FWIW, Hollinger's latest from The Athletic:
https://theathletic.com/4908778/2023/09/28/hollinger-damian-lillard-jrue-holiday/
Here's the section on the C's and Holiday:
3. To Boston for a pupu platter: The Celtics can get to a salary match on Holiday, but it’s complicated. Malcolm Brogdon would be involved, but he makes $22 million in 2025-26 and that’s $22 million more than the Blazers want to take back. Additionally, the second contract in a Boston deal has to be either Robert Williams or Al Horford, which nukes the Celtics’ frontcourt depth … unless they make the salary match Brogdon, Payton Pritchard, Luke Kornet, Sam Hauser, Jordan Walsh and a signed-and-traded Blake Griffininstead. A six-for-one. Whew.

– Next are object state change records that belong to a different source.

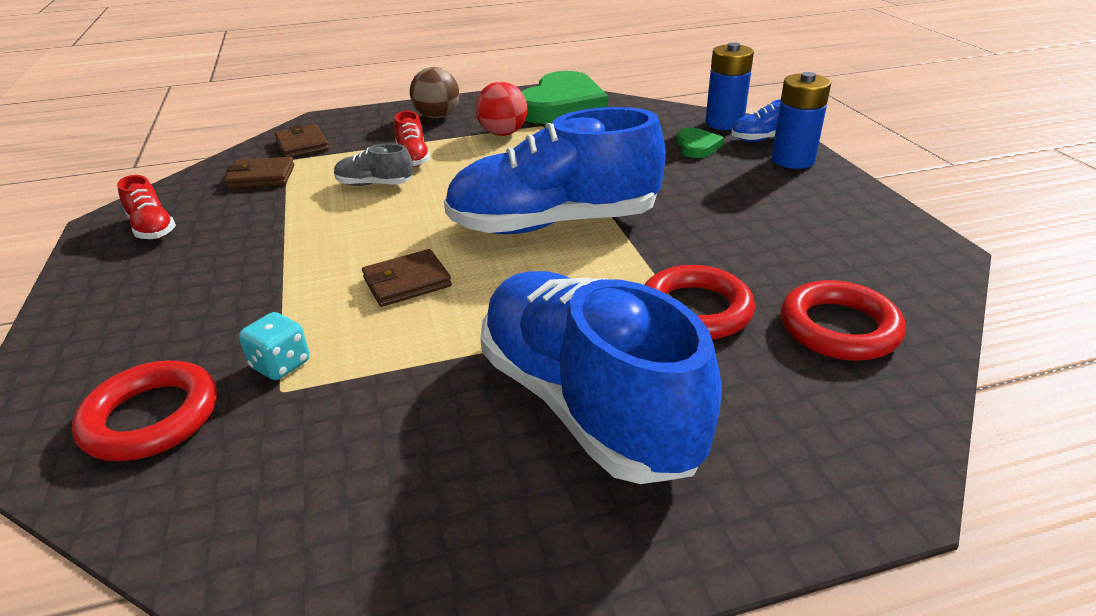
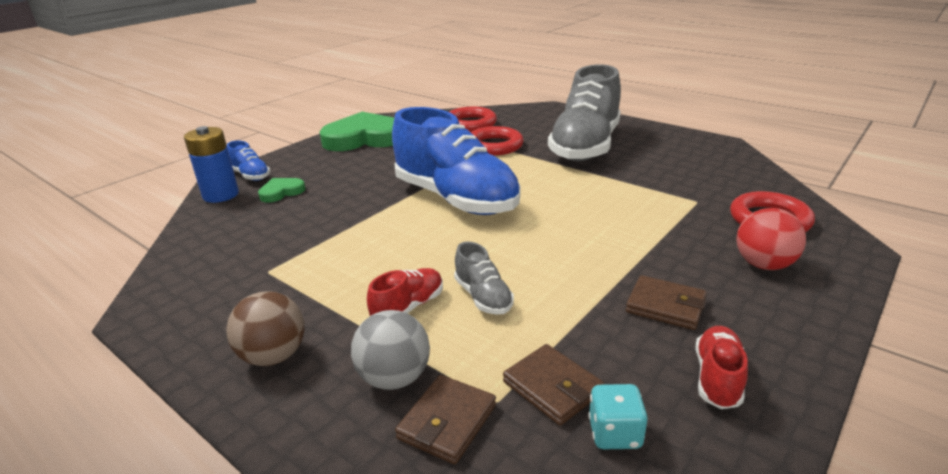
camera: 125 degrees left, 5 degrees down
turquoise dice [239,312,310,380] -> turquoise dice moved to [588,384,648,449]
brown wallet [362,249,452,307] -> brown wallet moved to [626,275,707,330]
red ball [475,82,527,136] -> red ball moved to [736,208,806,270]
blue shoe [480,271,722,484] -> grey shoe [548,64,621,161]
green heart [521,71,608,124] -> green heart moved to [320,112,394,151]
blue battery [771,72,831,169] -> none
none -> grey ball [351,310,430,390]

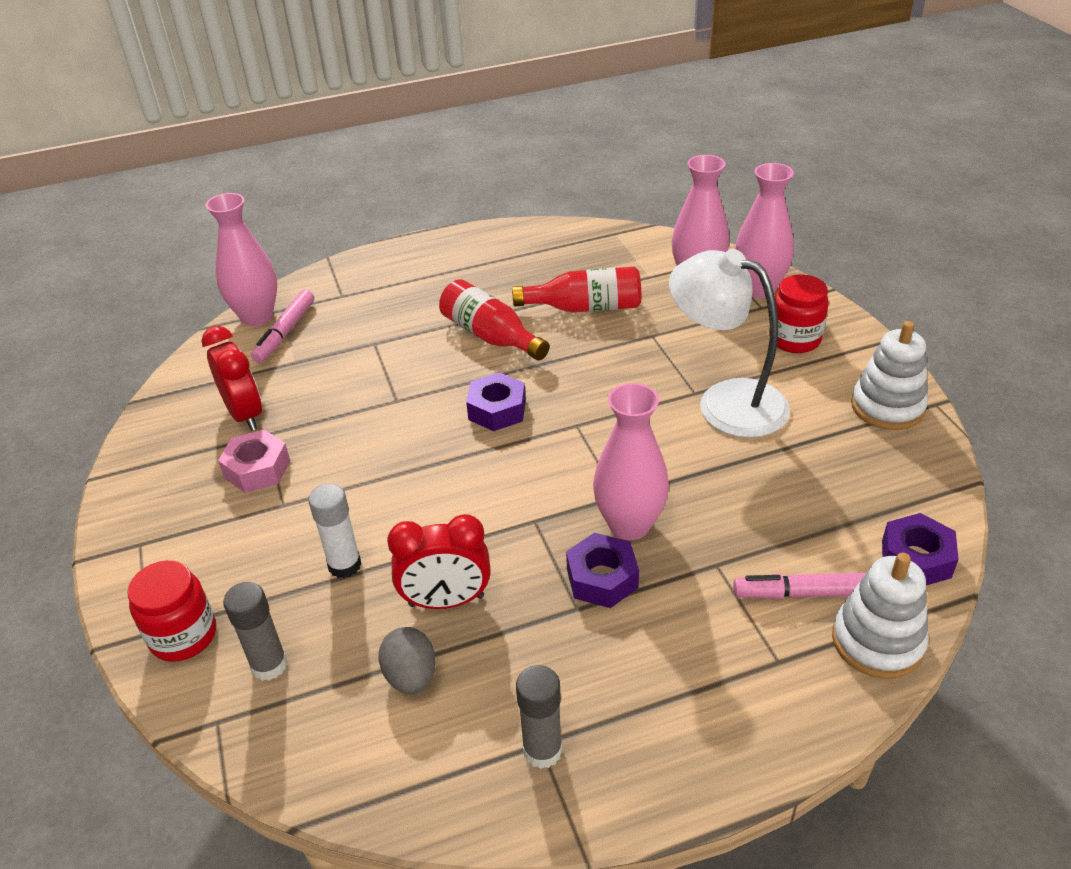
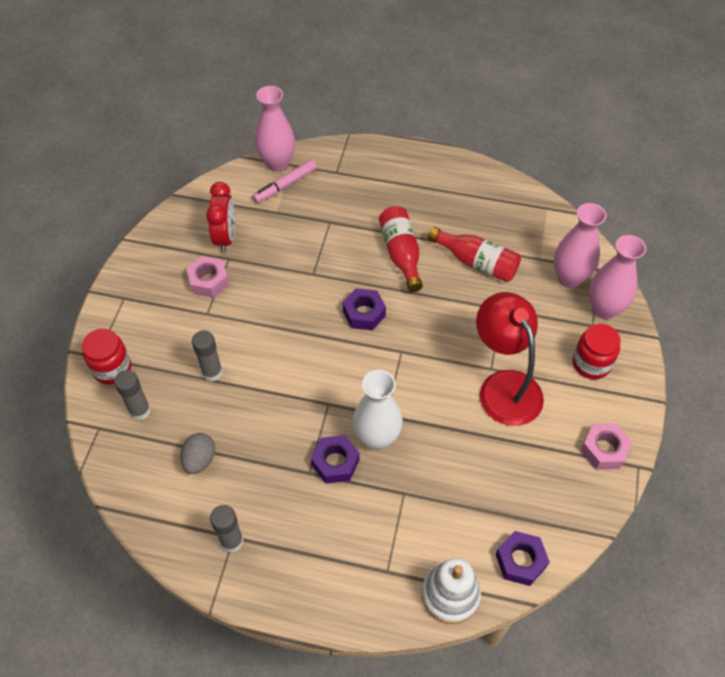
camera: 30 degrees right, 15 degrees up
white glue stick [308,483,362,578] -> grey glue stick [192,331,223,381]
red clock [387,514,491,609] -> none
pink vase [593,383,669,540] -> white vase [353,370,403,450]
white lamp [669,249,790,438] -> red lamp [476,292,544,426]
pink marker [733,573,866,599] -> none
white stacking toy [851,321,928,430] -> pink nut [581,423,632,470]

Unlike a lot of contenders, the Celtics still have all their future picks to trade, plus they turned Marcus Smart into a future first from Golden State that is now available to put in a deal like this. Boston could offer five firsts if it wanted: 2024, ’26, ’28 (lesser of their own or San Antonio’s), and ’30, plus the Warriors’ top-4 protected pick this year.
The problem for Portland is Boston is good and should be for many years with Jayson Tatum and Jaylen Brown still in their mid-20s. The picks the Blazers would get would almost certainly be in the 20s. Ditto for that Warriors pick, too. It almost doesn’t matter the quantity, because what are the odds of getting a lottery-level pick quality out of this? I’d much rather own fewer end-of-decade picks from, say, the Clippers.
Between that and the fact that extending Holiday would make the Celtics shockingly expensive in two years, I’m a little less bullish on this one. But if Boston could pull this off while keeping Williams and Horford out of the trade, oh my goodness this defense. Nobody would ever score on them. And in terms of the sheer quantity of draft picks, this is the way for Portland to get the most.
Jrue Holiday is 33 this year, I'd be OK not extending him. Get two years out of him and then use the cap space on someone else while the Js are still at their peak.